| EXCERPTED TEXT |
_ _ _ _ _ _ _

There is also as we perceive it no question but that the objective record showed that the brother's testimony would have been highly impeachable based on his prior work as an informant, his description of himself--
Justice Sonia Sotomayor: Impeachable how?
What motive did he have to implicate his brother?
You still haven't answered that question.
All you keep saying is, he was a past cooperator, he had no pending charges, and now he has a motive to do this against his brother because of that?
Mr. Wax: --Your Honor, I cannot point in the record to a motive.
What I can point to is the fact that there is in the record his self-description of himself as the golden boy for the police, his working with the same detective who interrogated his brother years before when he completely avoided a murder charge.
And as a defense attorney, in a case involving a group of men who are not necessarily as socialized and well educated as some other group, that his testimony would have been subject to impeachment.
Justice Samuel Alito: Even without his testimony, isn't there a very strong case of kidnapping?
Let's just take it step-by-step.
What would have been the defense to the kidnapping charge?
Mr. Wax: The defense to the kidnapping charge in the absence of the confessions could well have been a mere presence defense, that Mr. Moore did not participate in the kidnapping.
He had every right to put the State to his -- to its burden of proof.
Justice Samuel Alito: He didn't -- that he didn't go to the -- to the victim's RV with the other men?
That would have been the defense?
Mr. Wax: He could certainly have argued that he did not participate in the kidnapping.
He's there, he's in the car, and he had no participation in it.
But what I believe is being missed in this discussion, if I may, is the focus on the question required to be analyzed in Hill.
Would Mr. Moore have gone to trial?
Would he have accepted the plea?
Justice Ruth Bader Ginsburg: On this--
Mr. Wax: And on that there are highly--
Justice Ruth Bader Ginsburg: --Mr. Wax, just to clear out some of the underbrush, the Ninth Circuit did say that Fulminante was really established law controlling this case.
I take it that you are not defending that?
Mr. Wax: --That is correct.
The clearly established law that governs here is Strickland, Hill and Kimmelman.
Justice Stephen G. Breyer: Okay.
I've got on the other -- I've got -- the other reason I asked the question, to be clear about it, is that -- is that he wouldn't have gone to trial in my mind unless he had a pretty good chance of getting a better deal.
And what he -- like getting off.
And what he got was the minimum.
One thing I've written down is that the State would not have the confession.
Number two is he could say his brother is not a very good brother.
Moreover he's a rather dubious character there, and bring all that -- stuff.
Was there anything else?
Mr. Wax: Yes, Your Honor.
Justice Stephen G. Breyer: I don't want to miss anything.
Mr. Wax: Yes, Your Honor.
What we have in this record is highly unusual combination of four facts appearing at three different stages in the proceeding.
First, from his attorney, who articulated this in the sentencing -- it's in the supplemental appendix at page 7: Mr. Moore had a very difficult time accepting the fact that this was a felony murder charge, or a felony murder offer.
That leads directly to the fact that Mr. Moore did not plead guilty.
This is only a nolo plea.
And while in some circumstances the court will equate a nolo plea with a plea of guilty, in these circumstances the fact that he entered a nolo plea only is highly significant on the question of whether or not he would have rolled the dice.

_ _ _ _ _ _ _

| SUPPLIED INFORMATION |
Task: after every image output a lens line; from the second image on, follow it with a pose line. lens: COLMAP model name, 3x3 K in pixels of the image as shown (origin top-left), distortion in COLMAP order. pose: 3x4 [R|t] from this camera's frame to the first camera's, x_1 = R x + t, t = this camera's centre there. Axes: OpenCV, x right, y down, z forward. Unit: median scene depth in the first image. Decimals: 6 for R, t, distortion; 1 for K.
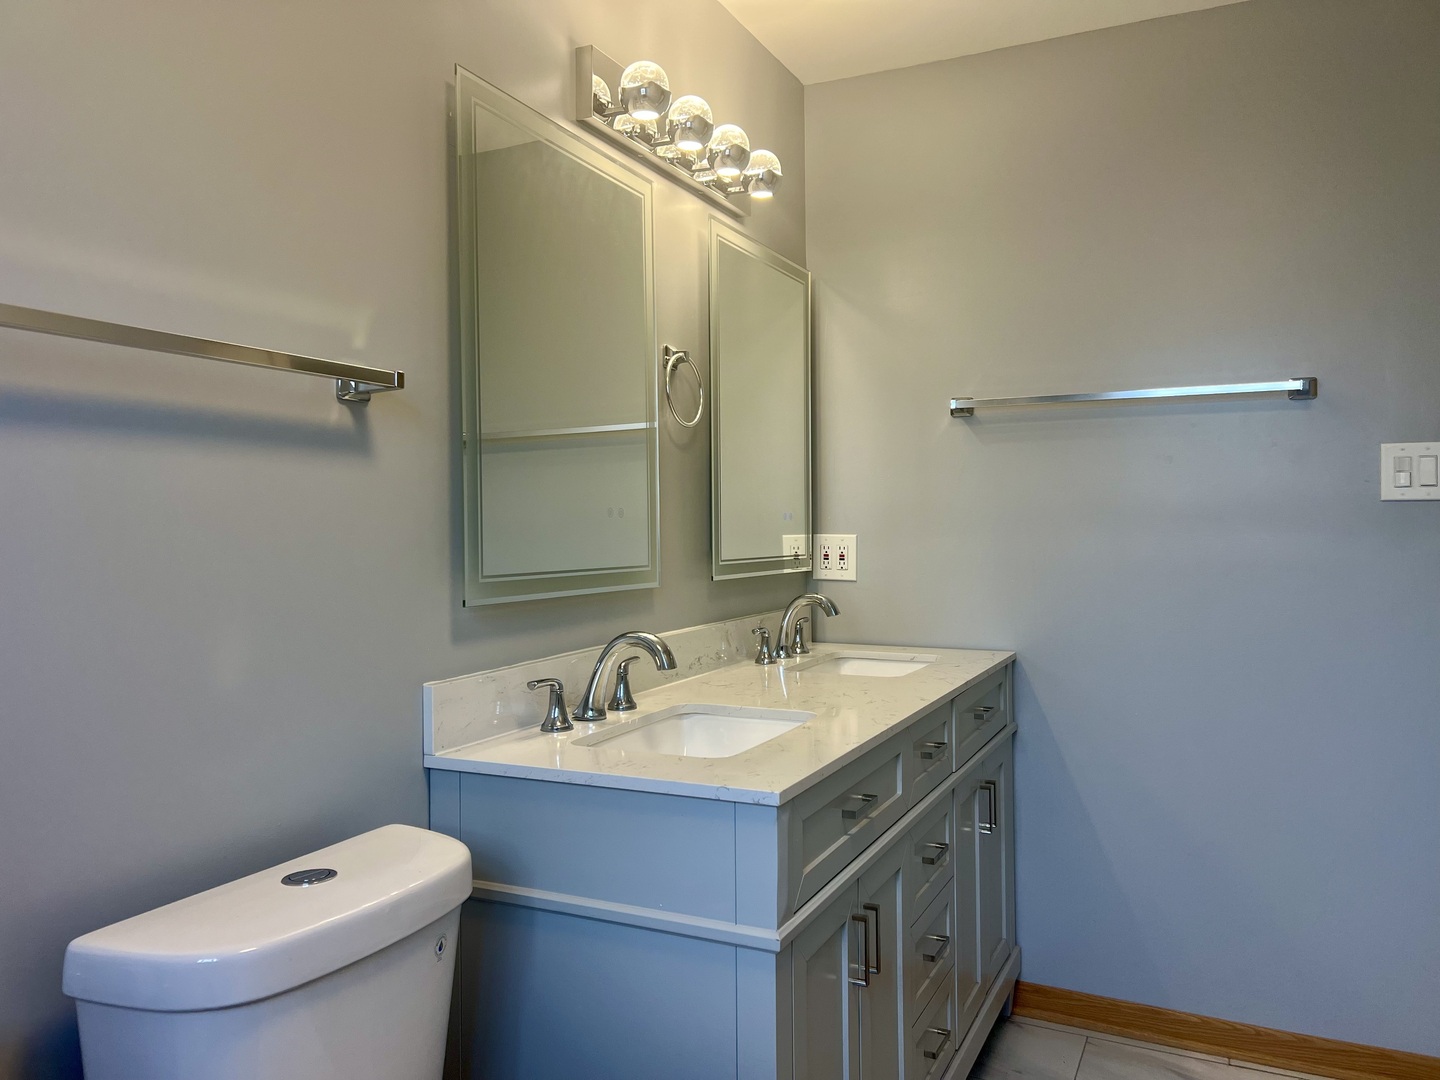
lens RADIAL K [[1084.0, 0, 720.8], [0, 1084.0, 542.6], [0, 0, 1]] dist [0.068298, -0.066594]
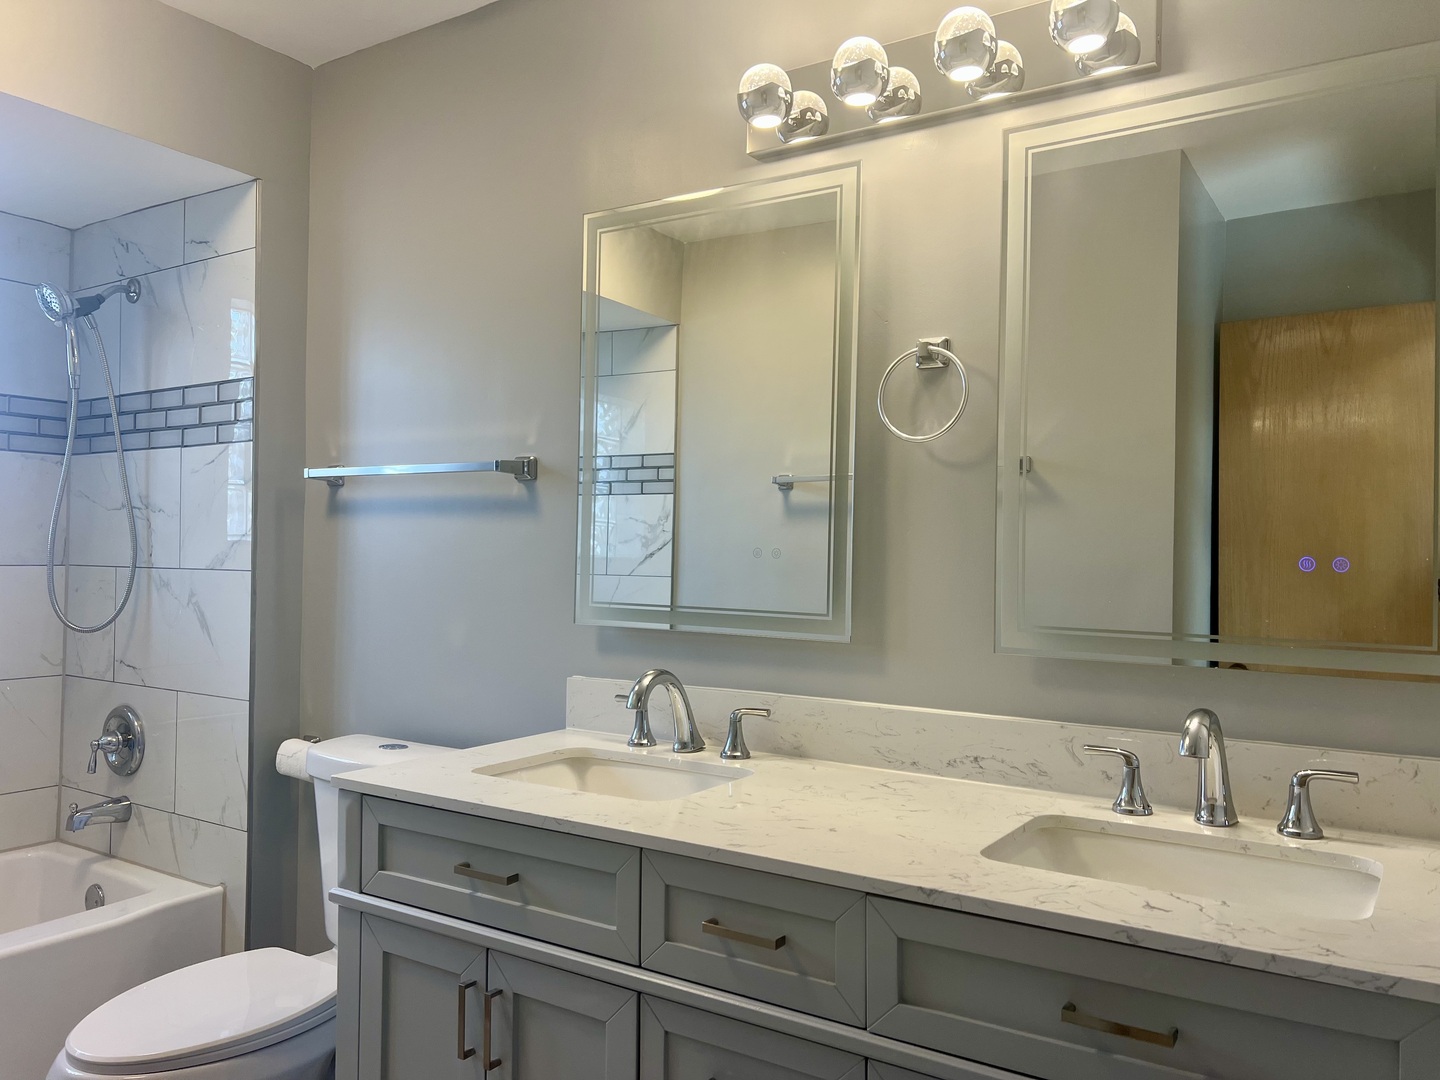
lens RADIAL K [[1084.0, 0, 718.7], [0, 1084.0, 538.3], [0, 0, 1]] dist [0.068298, -0.066594]
pose [[-0.142843, -0.002023, -0.989743, 1.085598], [-0.024227, 0.999705, 0.001453, -0.052049], [0.989449, 0.024186, -0.142850, 1.405697]]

_ _ _ _ _ _ _

| ACTIVITIES |
1/ Answer these questions about the oral argument transcript:
(a) Which cases does Mr. Wax name as the clearly established law that governs?
(b) What self-description of the brother does Mr. Wax cite from the record?
(c) What kind of plea did Mr. Moore enter?
2/ Go on with the oral argument transcript, starting after its final line.
The listing has no role here.

| ANSWERS TO THE EXERCISE |
1/
(a) Strickland, Hill and Kimmelman.
(b) He described himself as the golden boy for the police.
(c) A nolo plea.

2/
Justice Sonia Sotomayor: And a competent -- and a competent counsel is supposed to accept their irrational client, who doesn't want to understand the law, and let him risk getting an aggravated felony charge brought against him, or a capital murder charge brought against him, and not -- and just go ahead?
And try the case because he's not going to recommend to the client, go to trial, take the plea, because you're irrational?
Mr. Wax: Your Honor--
Justice Sonia Sotomayor: That's really what you are saying, that a competent attorney would not recommend to his client take the plea, and that his client wouldn't ultimately accept the plea, because the objective reality is his upside horrible and his downside is almost a given.
Mr. Wax: --Your Honor, a competent counsel might advise his counsel to accept a plea.
The question of the irrational client is however one with which I regrettably deal on a regular basis.
Clients do not always accept my advice, and for whatever it is worth in the footnote toward the end of his opinion, Judge Reinhardt responds to Judge Bybee by saying: Look, he may not be better off by pursuing this habeas corpus action; it is, however, his choice.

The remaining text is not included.